Every summer my family and I spend a week in the Adirondacks. Every time we go I am impressed by how every business and resident goes out of their way to treat visitors like gold. I guess we are gold to them … a precious commodity because the entire economy within the Adirondacks is based on some form of tourism. They do this because, of course, they love our money but also because they truly love where they live.
Now, compare that to what takes place in Niagara County.
I often get the sense that tourists get short shrift here from too many of our residents. Despite more than three-quarters of billion dollars spent annually on tourism activities in the county, some locals look at tourists with disdain — they are using “our” parks and roads or there are “too many” Canadian license plates at our malls.
That’s silly and self-defeating. Every person living and working here should follow the lead of our fellow New Yorkers and show exuberance not only for our visitors but also for the incredible assets we have here.
Without them, our economy would tank. Sixteen thousand workers are employed in tourism and hospitality in Niagara County. Maybe your neighbor is one of them. Maybe you are. Their/our livelihoods are dependent on people visiting Niagara Falls, the Gorge, the Erie Canal, the Niagara Wine Trail and our world-class fisheries.
Our governments — and, in turn our pocketbooks — are also in need of tourism dollars. Niagara County tourism generates more than $50 million in local sales tax, helping to reduce the tax burden of local property owners by nearly $800 per household. I don’t know about you, but I pay enough in property taxes (inarguably too much) and I wouldn’t want to dish out another $800.
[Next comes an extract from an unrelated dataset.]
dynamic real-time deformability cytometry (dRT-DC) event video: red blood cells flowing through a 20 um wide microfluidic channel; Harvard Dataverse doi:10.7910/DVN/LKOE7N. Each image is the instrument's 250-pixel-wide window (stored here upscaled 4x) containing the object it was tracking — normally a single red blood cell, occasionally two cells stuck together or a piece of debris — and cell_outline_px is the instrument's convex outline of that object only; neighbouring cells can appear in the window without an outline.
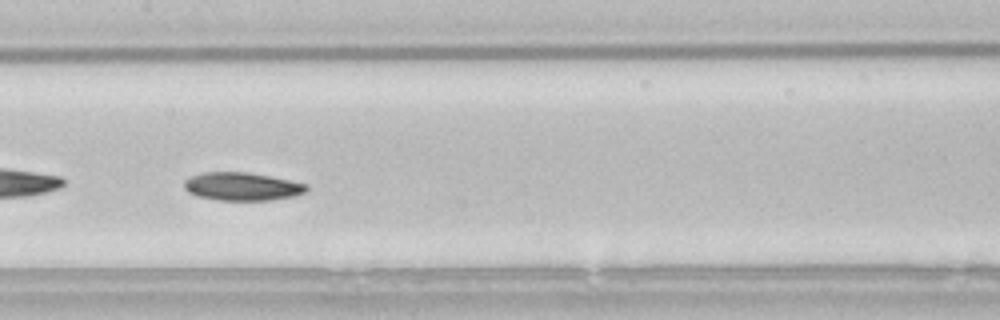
{"species": "common noctule bat (a hibernating species)", "species_latin": "Nyctalus noctula", "temperature_condition": "room temperature", "stored_images_in_passage": 39, "camera_frame_rate_fps": 3000, "um_per_image_px": 0.085, "animal": {"sex": "male", "body_mass_g": 21.5, "forearm_length_mm": 52.0}, "frame": {"image": 1, "passage_image": 12, "time_ms": 3.667, "image_size_px": [1000, 320], "cell_outline_px": [[308, 188], [304, 192], [292, 196], [268, 200], [220, 200], [196, 196], [188, 192], [184, 188], [184, 180], [192, 176], [204, 172], [248, 172], [308, 184]], "centroid_in_image_um": [20.54, 15.85], "position_along_channel_um": 186.9, "area_um2": 19.83}, "authors_computed_cell_mechanics": {"area_um2": 19.8832, "velocity_mm_per_s": 3.7886, "shape_relaxation_time_tau1_ms": null, "shape_relaxation_time_tau2_ms": 9.1224, "deformation_change_tau1": null, "deformation_change_tau2": 0.1186}}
It’s up to every one of us to make sure local tourism flourishes. When it does, so do we.
There are any number of ways that Niagara County residents can further improve the Niagara brand. For the sake of column space, here are three simple ways to start:
Spread the word: Why do you live here? Why do you love it here? There has to be reasons; share them with those visiting and those who could visit. As an example, when I court potential clients they receive not only my company brochure, they also get a visitor’s guide that I created encouraging them to enjoy Niagara County when they pay me a visit. Similarly, it seems like every single business in Inlet and Old Forge in the Adirondacks has a rack of tourism brochures in their doorway. When is the last time you saw that in Niagara County outside Niagara Falls? Those racks should be just as ubiquitous here.
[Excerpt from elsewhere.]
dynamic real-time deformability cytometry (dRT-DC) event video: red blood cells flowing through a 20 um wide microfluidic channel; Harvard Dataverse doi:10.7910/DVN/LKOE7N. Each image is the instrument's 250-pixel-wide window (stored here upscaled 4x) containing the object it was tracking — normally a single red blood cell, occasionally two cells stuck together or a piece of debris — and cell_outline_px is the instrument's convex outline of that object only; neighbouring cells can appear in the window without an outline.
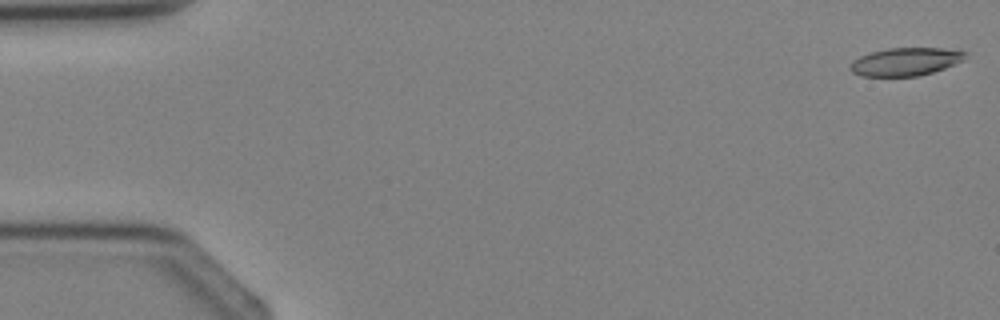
{"species": "Egyptian fruit bat (a non-hibernating species)", "species_latin": "Rousettus aegyptiacus", "temperature_condition": "cold", "stored_images_in_passage": 4, "camera_frame_rate_fps": 3000, "um_per_image_px": 0.085, "animal": {"sex": "female"}, "frame": {"image": 1, "passage_image": 1, "time_ms": 0.0, "image_size_px": [1000, 320], "cell_outline_px": [[968, 52], [964, 60], [944, 68], [932, 72], [916, 76], [860, 76], [852, 72], [848, 68], [852, 60], [860, 56], [872, 52], [888, 48], [940, 48]], "centroid_in_image_um": [76.94, 5.24], "position_along_channel_um": 8.1, "area_um2": 18.73}}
Sell the area: In the Adirondacks, a lot of cross-selling takes place. Retailers and restaurants heavily use and re-market local products and services. That doesn’t happen here. As an example, look at wines. It’s a rare Niagara County restaurant that has a good selection of wines from our great wine trail. Most don’t carry any and, if they do, it might be one or two wines. If they carried more they’d support local farms and wineries … and themselves. They’d encourage non-resident diners to visit the trail and, in turn, create repeat business for that restaurant when the travelers return.
Treat everyone like a new and welcome visitor: In the Adirondacks service sector employees treat every customer (tourists and locals alike) like it’s their first of many visits to the establishment or the park in general. In doing so there’s a palpable positive energy that’s infectious and makes outsiders feel welcome and loved. Happy people spend money! I don’t really see that here. A waitress in Lewiston might treat someone like a Lewistonian, not knowing the person hails from across the country. By doing so she fails to properly market the experience at her restaurant and in her community. In a tourism mecca like this, you never know who your customers might be. Consider one fine summer day in Olcott when I counted six different languages being spoken. That’s who we want visiting us again and again and being encouraged to do things. That’s economic development at the grassroots level.
I could go on and on about this subject, but I hope you get the gist. By living here, in a world-renowned area, we all have a vested interest in the utilization of those resources and the betterment of our economy. It’s time Niagara County residents realized we are all in the tourism industry together.